China’s Bitcoin mining sector is quietly rebounding four years after a nationwide ban, as operators tap cheap electricity and excess data center capacity in energy-rich regions. Industry estimates suggest China has regained roughly 14% of global hashrate by late October 2025, placing it third worldwide, according to Hashrate Index data cited by Reuters.
Mining Activity Returns Despite 2021 Ban
Beijing’s 2021 crackdown forced miners to shut down or relocate abroad, but recent industry data and miner accounts indicate a steady resurgence within several western and southwestern provinces, including Xinjiang. The recovery is largely occurring outside formal approval and reflects uneven enforcement across local jurisdictions.
Economics and Infrastructure Drive the Rebound
Miners and market participants say the revival is being propelled by a combination of lower energy costs, overbuilt compute infrastructure, and improved mining economics as Bitcoin’s price climbed in October.

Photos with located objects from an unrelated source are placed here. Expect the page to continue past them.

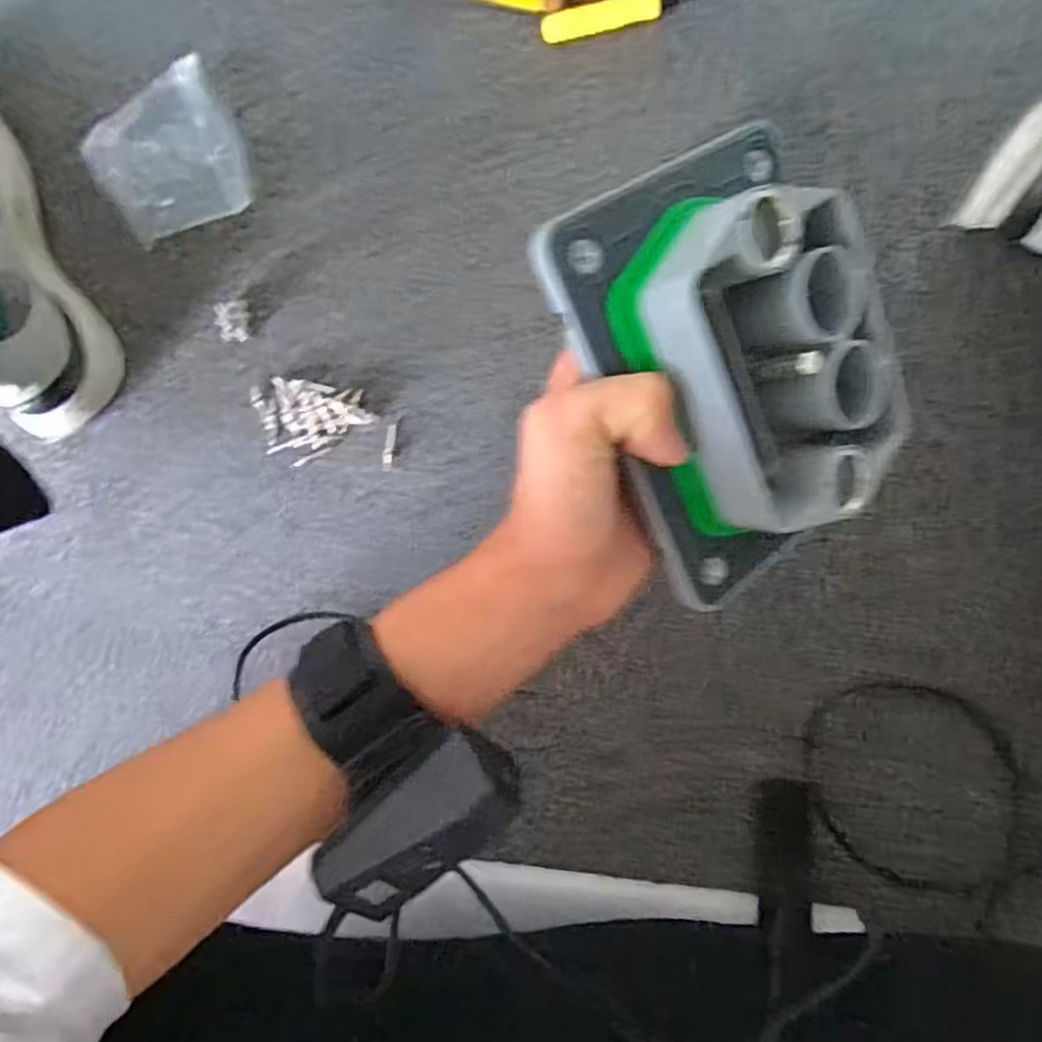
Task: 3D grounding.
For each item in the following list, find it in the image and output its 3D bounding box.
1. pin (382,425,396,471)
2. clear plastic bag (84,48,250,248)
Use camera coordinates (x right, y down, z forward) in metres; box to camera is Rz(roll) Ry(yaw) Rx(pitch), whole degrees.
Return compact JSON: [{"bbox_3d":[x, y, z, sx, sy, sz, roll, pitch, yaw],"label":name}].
[{"bbox_3d":[-0.090,-0.050,0.450,0.007,0.004,0.032,10,93,8],"label":"pin"},{"bbox_3d":[-0.235,-0.242,0.447,0.096,0.039,0.091,-28,87,8],"label":"clear plastic bag"}]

- Cheap electricity in energy-rich provinces
- Unused energy capacity and surplus data centers
- Improved profitability on higher Bitcoin prices
- Policy ambiguity and softer enforcement in some locales
“The resurgence of mining activity in China is one of the most important signals the market has seen in years,” said Patrick Gruhn, CEO of crypto market infrastructure provider Perpetuals.com, in comments reported by Reuters. Gruhn added that the trend raises questions about decentralization as hashrate concentrates among a few leading jurisdictions.
China Regains Global Standing
After its market share fell to near zero in 2021, China has climbed back to an estimated 14% of global hashrate as of late October, Hashrate Index data show. That recovery positions the country behind only two other nations by mining capacity. The resurgence underscores the pull of low-cost power and available rack space created by a surge in data center construction over the past two years.
What to Watch
Industry participants are watching whether Beijing formalizes tolerance for mining in certain regions or reasserts enforcement. Concentration risks remain a focal point for the Bitcoin network as a handful of countries now dominate global hashrate. For now, economic incentives supporting underground operations—especially in Xinjiang and other energy-abundant provinces—show few signs of fading.